When the researchers looked more closely, they found that the addition of the Fc fragment was changing the behaviour of IL-2, and helping it to reduce the numbers of a different class of immune cell – the regulatory T cells. Crucially, depletion of regulatory T cells required the intact IL-2 component of ‘normal’ IL-2-Fc.
“This is a real paradigm shift for IL-2,” says A/Prof Christ.
“Quite unlike killer cells, regulatory T cells tend to dampen immune responses against a tumour – so, by reducing the number of these cells, the IL-2-Fc molecule is helping to overcome the immune system’s ‘reluctance’ to attack cancer.
“In effect, the IL-2-Fc protein is releasing a brake on the immune system, and giving it the green light to attack cancer. It’s still pressing down the accelerator too (by activating killer cells) – but our findings suggest that it’s the release of the brake that is the dominant factor in how it works.”

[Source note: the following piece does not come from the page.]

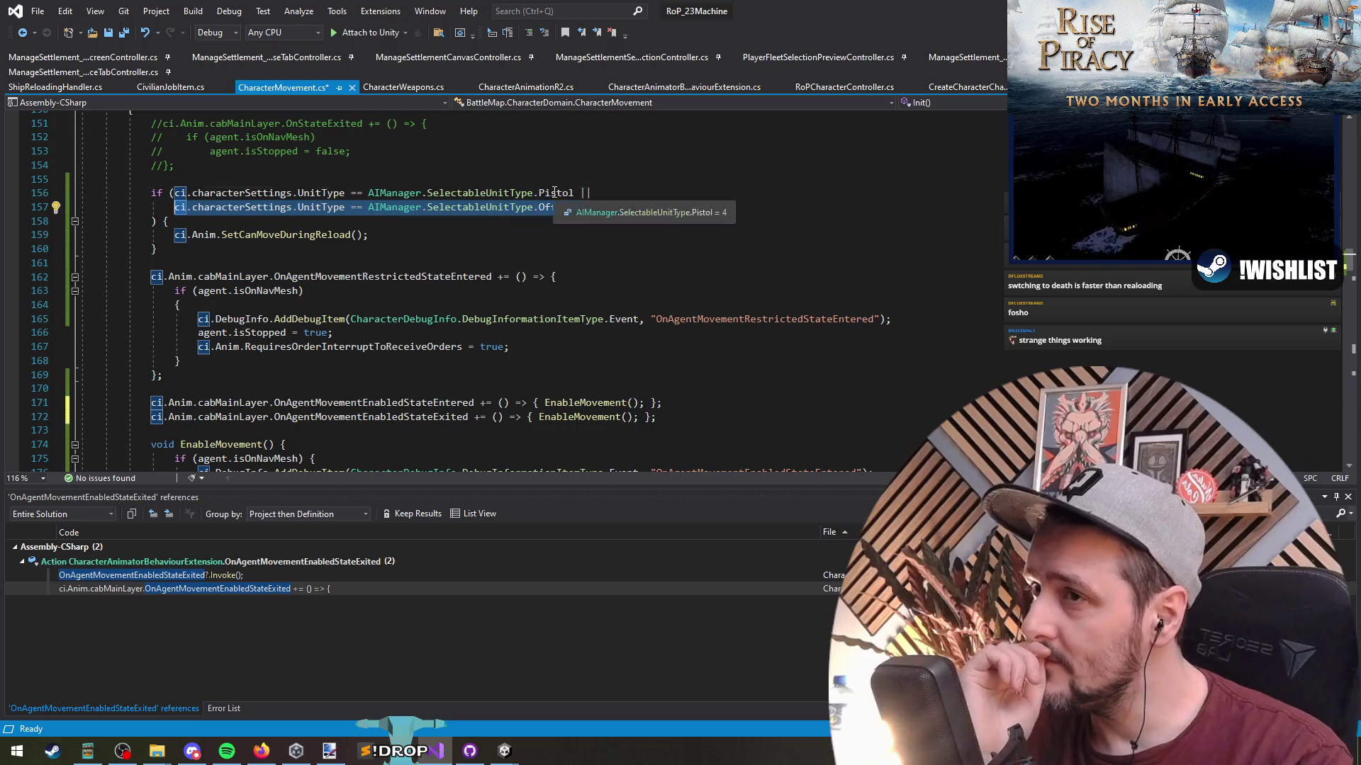
left_click(553, 192)
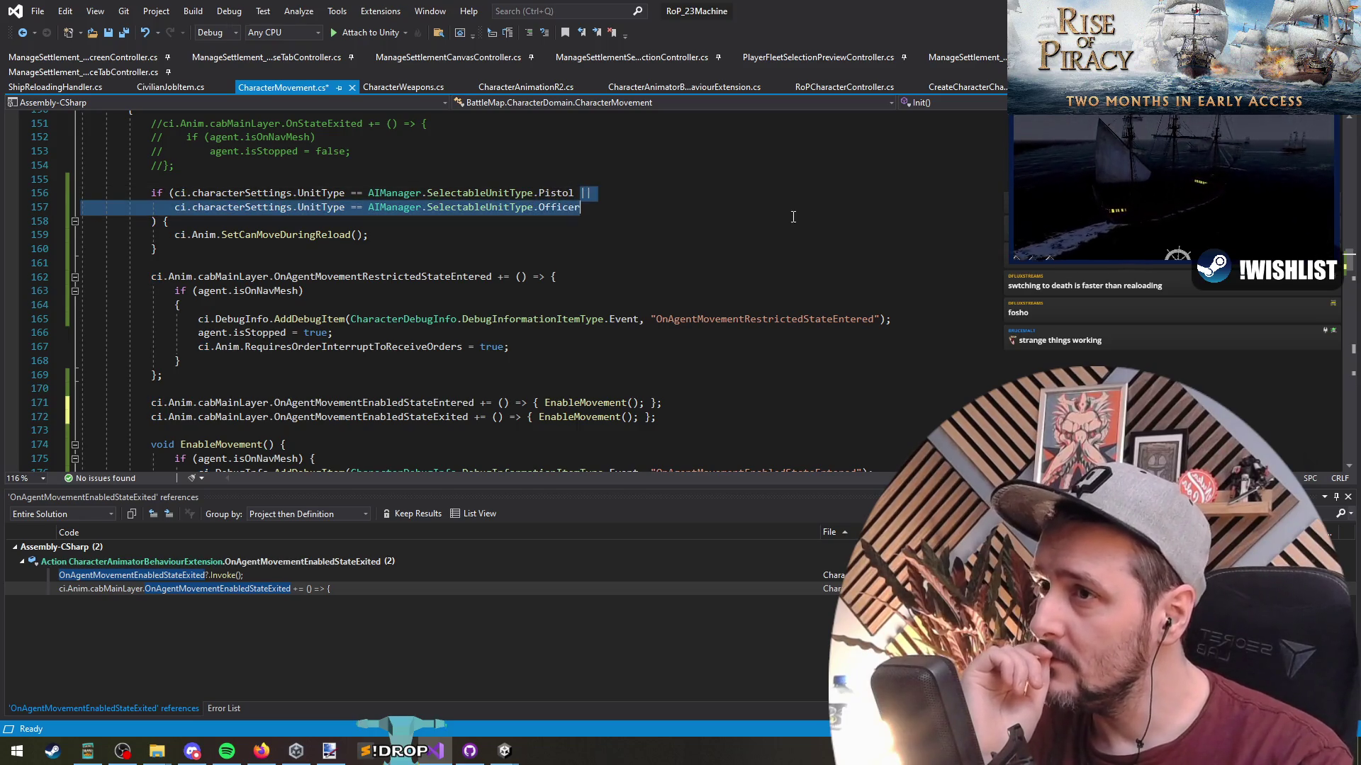
left_click(640, 211)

The researchers say their findings will change thinking about IL-2, and provide important guidance for the development of future IL-2-based therapies.
Prof Sprent points out, “Clinicians have become wary of IL-2 therapy for cancer because it’s a double-edged sword: the benefits of boosting killer cell function are countered by the parallel stimulation of T regulatory cells.
“Our simple trick of selectively stimulating just the killer cells and not the T regulatory cells is a real breakthrough and should restore faith in IL-2 therapy.”